VKS Worker Nodes Stuck in Provisioned State due to "connection refused" reaching API Server VIP
search cancel

VKS Worker Nodes Stuck in Provisioned State due to "connection refused" reaching API Server VIP

book

Article ID: 437729

calendar_today

Updated On:

Products

Tanzu Kubernetes Runtime

Issue/Introduction

  • Supervisor or Workload Cluster worker nodes remain stuck in the "Provisioned" state and fail to join the cluster.

  • While the VMs are powered on and assigned IP addresses, they never transition to a "Ready" state.

  • Reviewing the /var/log/cloud-init-output.log on the impacted worker nodes (via SSH or VM console) shows the following error during the kubeadm join phase.
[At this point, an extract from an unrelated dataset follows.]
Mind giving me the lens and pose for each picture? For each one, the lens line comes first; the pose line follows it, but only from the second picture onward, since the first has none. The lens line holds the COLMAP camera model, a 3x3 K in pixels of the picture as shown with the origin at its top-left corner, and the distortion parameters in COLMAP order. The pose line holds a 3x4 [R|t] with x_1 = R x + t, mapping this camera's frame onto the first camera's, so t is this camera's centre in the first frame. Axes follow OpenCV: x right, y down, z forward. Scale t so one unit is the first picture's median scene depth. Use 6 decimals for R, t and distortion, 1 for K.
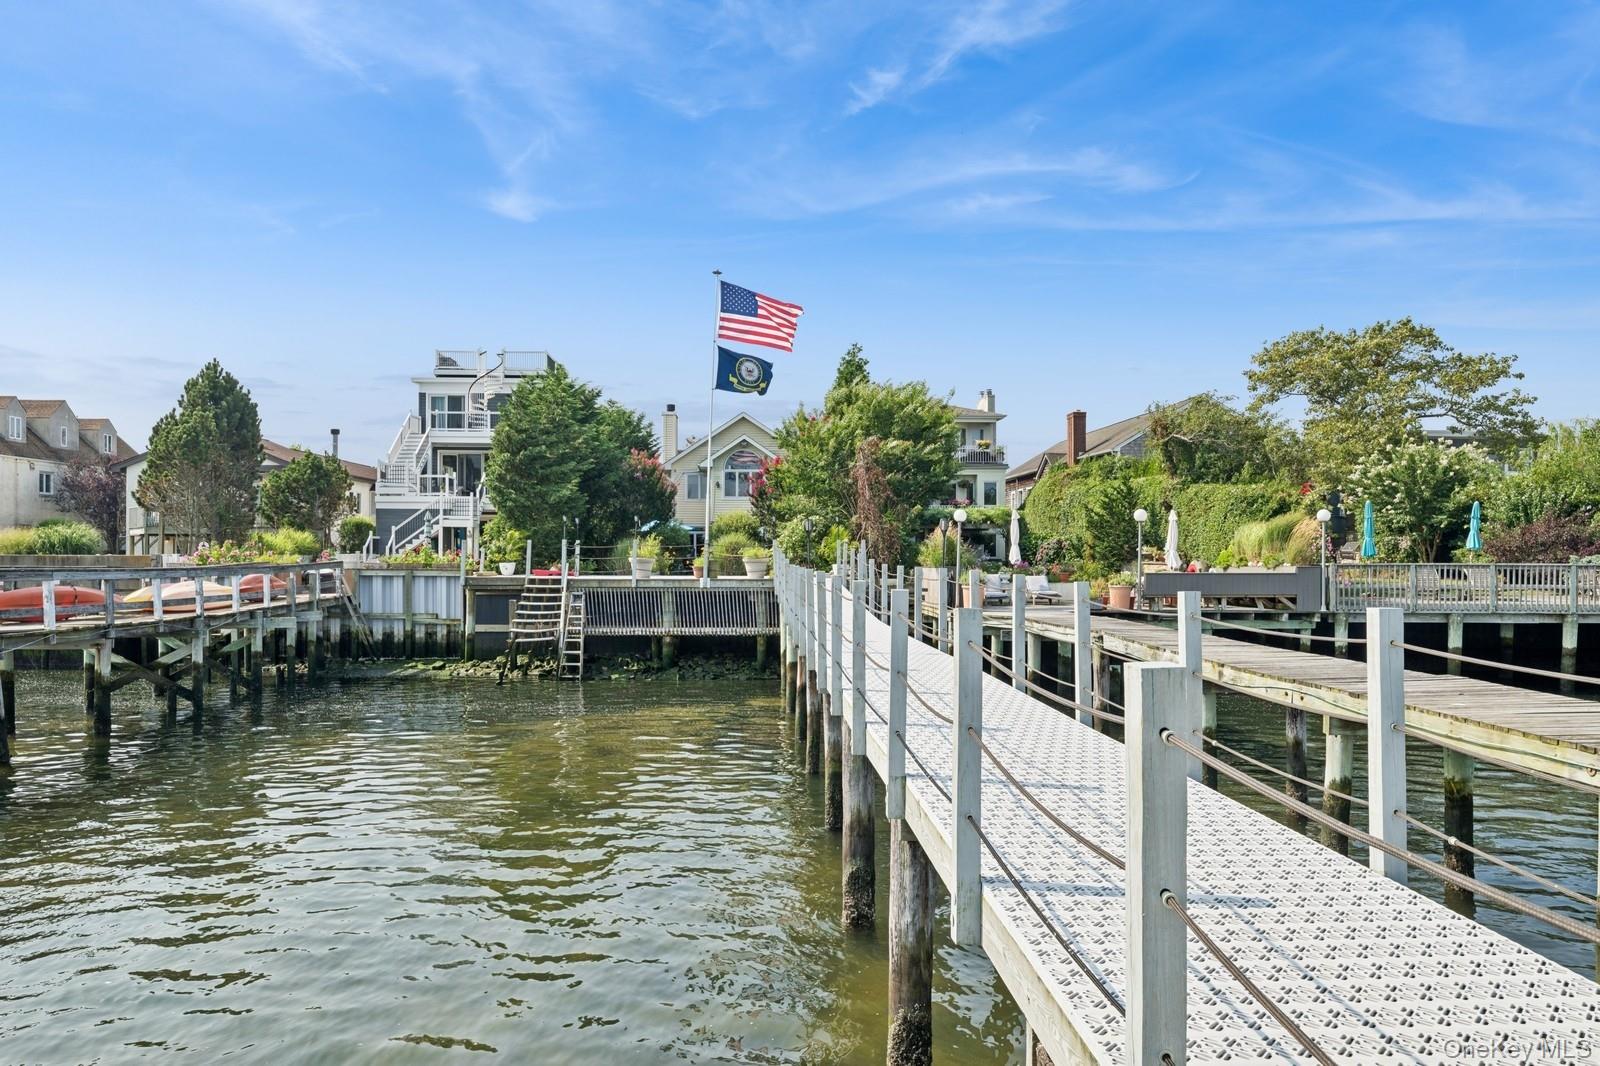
lens RADIAL K [[1100.6, 0, 795.8], [0, 1100.6, 534.3], [0, 0, 1]] dist [-0.002642, -0.000562]
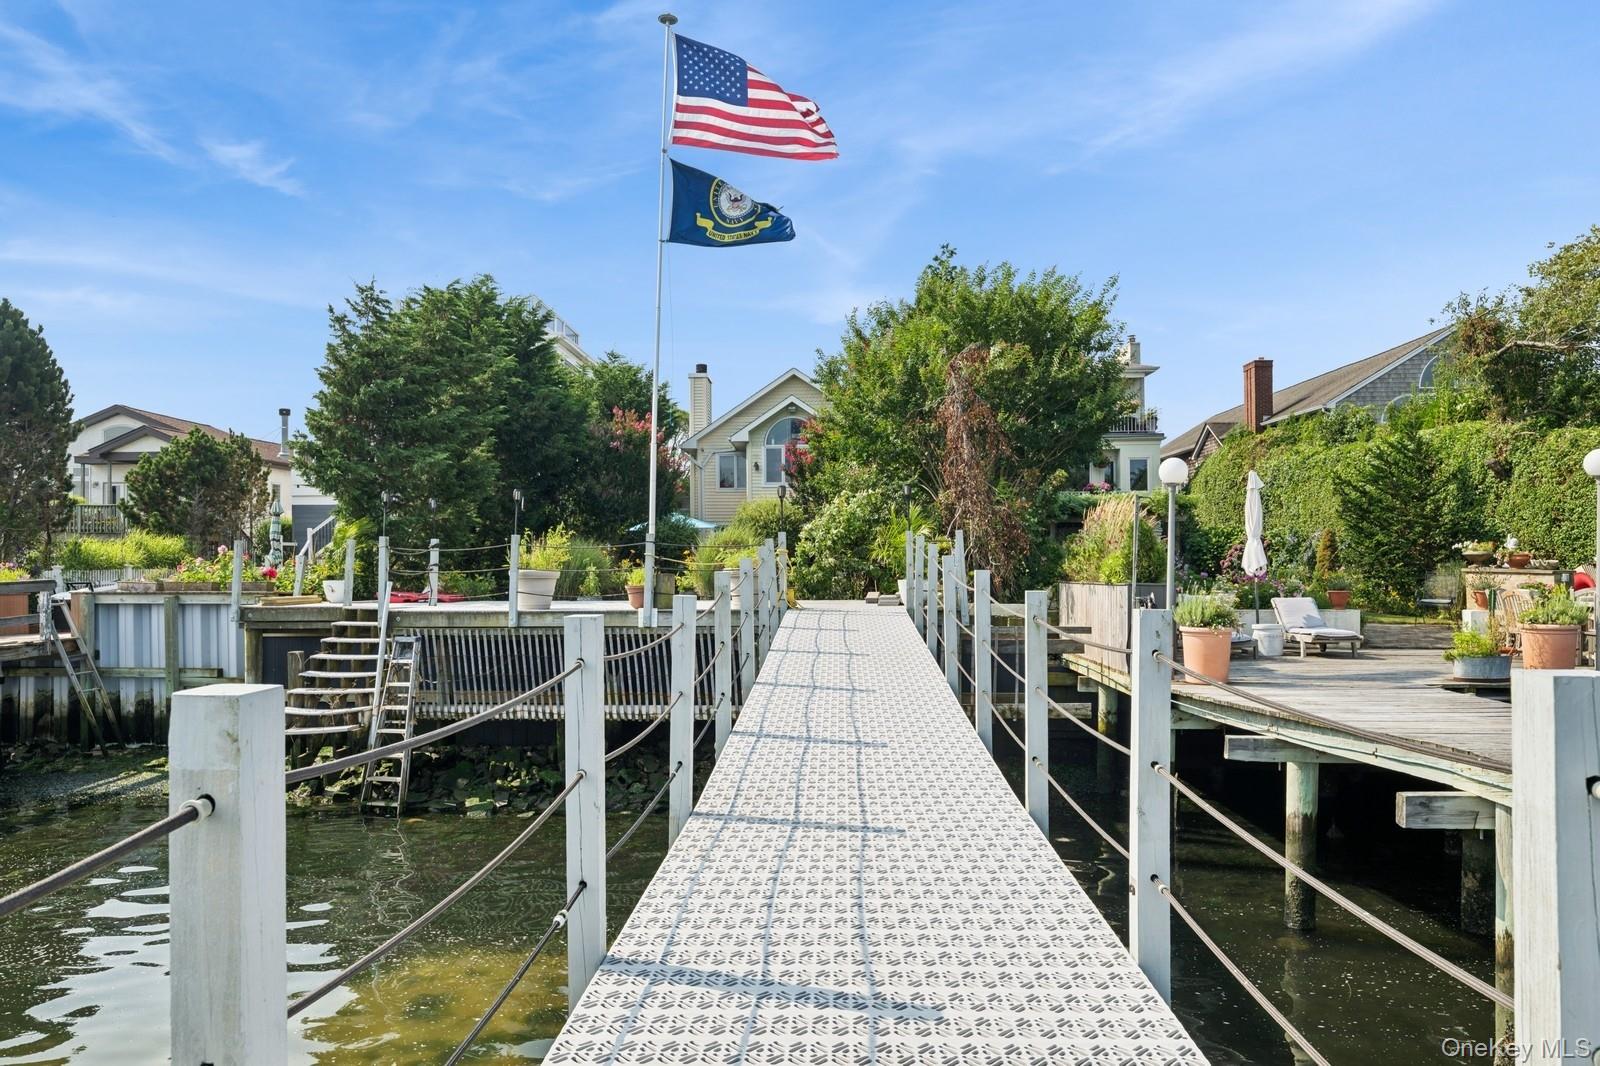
lens RADIAL K [[1100.6, 0, 806.9], [0, 1100.6, 541.2], [0, 0, 1]] dist [-0.002642, -0.000562]
pose [[0.996788, -0.010436, -0.079398, 0.028789], [0.010263, 0.999944, -0.002591, 0.009336], [0.079421, 0.001768, 0.996840, 0.439019]]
    [discovery] Retrying due to error: failed to request the cluster-info ConfigMap: Get "https://[IP_ADDRESS]:6443/api/v1/namespaces/kube-public/configmaps/cluster-info?timeout=10s": dial tcp [IP_ADDRESS]:6443: connect: connection refused

Environment

VMware vSphere Kubernetes Service (VKS)
NSX Advanced Load Balancer (AVI)

Cause

The worker nodes are unable to retrieve the cluster-info ConfigMap because the Load Balancer (NSX Advanced Load Balancer / AVI) Virtual Service (VS) is down or misconfigured. The "connection refused" error at the TCP layer indicates that the Load Balancer VIP is reachable, but the service is not accepting traffic on port 6443.

Resolution

1. Verify Load Balancer Status

Log in to the NSX Advanced Load Balancer (AVI) Controller UI and verify the status of the Virtual Service VIP for the impacted cluster:

  • Confirm if the Virtual Service status is Up.
  • Check the Health Score of the Virtual Service and its associated Pool Members (Control Plane nodes).
  • Ensure that the health checks for port 6443 are passing. If the VS is down, check if the associated pool members (which is mostly the control plane nodes) are up or not and if they're able to establish connection over port 6443.

2. Remediate Stuck Nodes

Once the connectivity issue is fixed, nodes that fail the initial bootstrapping process during the first-boot sequence typically require recreation to retry the join process successfully.

  1. Connect to the Supervisor cluster context.
  2. Identify the stuck machine objects in the relevant namespace using the command below.

    kubectl get vm,machines -n <namespace> | grep -i <name of the cluster> 
  3. Safely remediate the concerned machines using the command below.

    kubectl annotate machine -n <ns> <machine-name> 'cluster.x-k8s.io/remediate-machine=""'

Note: Cluster API (CAPI) will automatically trigger the provisioning of new worker nodes to replace the deleted ones.

3. Validation

Monitor the replacement nodes to ensure they successfully reach the API server:

  1. Verify the /var/log/cloud-init-output.log of the newly provisioned worker nodes and ensure that the bootstrap completes without connection errors.
  2. Confirm nodes transition to "Ready" state in the guest cluster context.